The aim of this paper is to address the question of whether or not faith schools should receive state funding and to discuss whether faith schools further segregate communities in a society which is already experiencing racial tension. An overview of faith schools and a history of education focusing on the 1800’s onwards will first be given in order to understand how the church became involved with education, and why faith schools came into existence. It will then present some arguments for and against faith schools before coming to a conclusion about the question at hand.
Faith schooling is part of a long tradition of religious involvement in the English educational system. Today there are around six thousand nine hundred faith schools in the United Kingdom, which makes up thirty three percent of all maintained schools in this country (Berkeley R. 2008: 4). Faith schools are based on the values of a particular religion and many incorporate religious and spiritual elements into the school day. They are either partly or fully governed by a religious organisation such as a church or mosque. Recently faith schools have become progressively more controversial, partly because Britain has become a multi- faith society. As Christian schools are state funded it seems only fair that Muslim and other religious schools are also funded although the problem that arises for some is that separating children into ethnic and religious groups for schooling may cause prejudice and divisions in society.
The earliest schools in Britain were set up in the Middle Ages and were called ‘Song Schools’. These were places where the sons of the wealthy, were church educated and taught how to sing in the cathedral choirs. The church had begun to set up Elementary Schools by the sixteenth century to cater for other parts of the community. In Britain, free compulsory education has been conducted in formal institutions since 1870. Up until that date, virtually all schooling was provided by the Church of England.
In 1811 the National Society for Promoting the Education of the Poor in the Principles of the Established Church (otherwise known as the National Society) was founded and its aim was to provide a school in every parish. The National Society introduced mass education before the state provided schools. Religion alongside reading, writing and arithmetic were taught and took form of the Bible, prayer and book services (Gates 2005:16). There were other Christians, along with liberal Anglicans and some Jews and Roman Catholics, who preferred a different approach and in 1814 founded the British and Foreign School Society for the Education of the Labouring and Manufacturing Classes of Society of Every Religious Persuasion (the British and Foreign School Society). These schools taught Scripture and general Christian principles but in a non- denominational form, drawing upon the work of Quaker Joseph Lancaster. There was also a third group who wanted to keep religion out of schools altogether and formed another organisation in the 1830’s called the Central Society of Education. This third party only represented a very small number of people and made very little impact upon education. In 1833, the government began to give out annual grants to both the British and Foreign School Society and the National Society as it did not want to appear to be promoting one over the other.

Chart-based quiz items
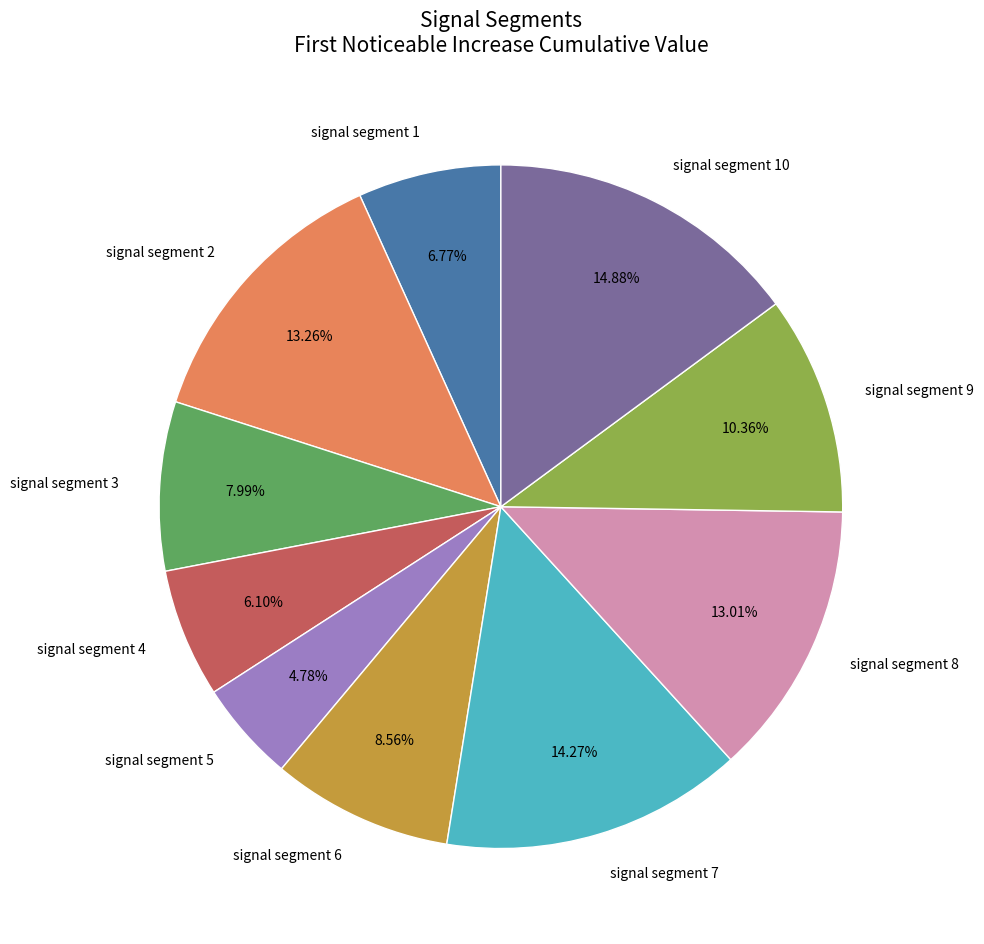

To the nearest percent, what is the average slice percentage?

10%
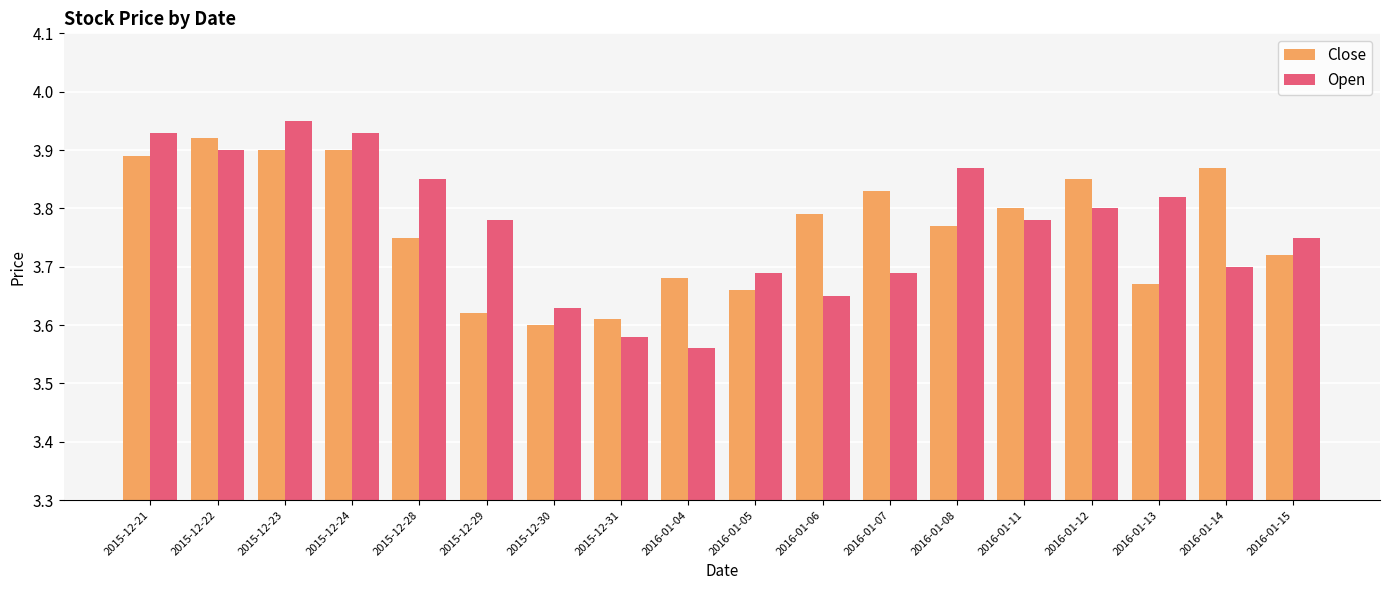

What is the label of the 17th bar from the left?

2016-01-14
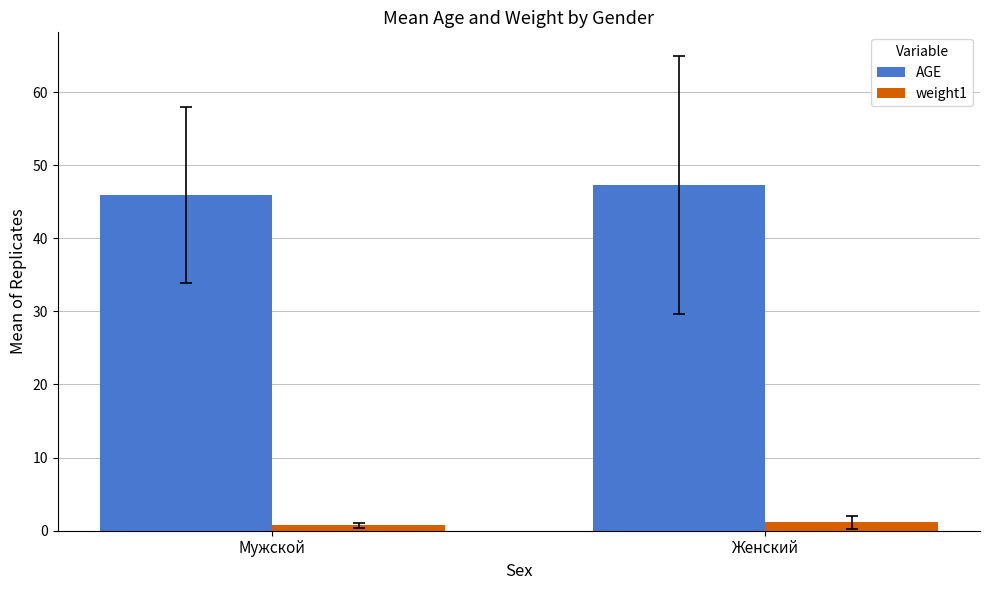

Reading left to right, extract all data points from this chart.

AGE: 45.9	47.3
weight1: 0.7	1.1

_Exercise prompt_
According to the passage on faith schools, in what year did the government begin giving annual grants to the National Society and the British and Foreign School Society?

_Task solution_
1833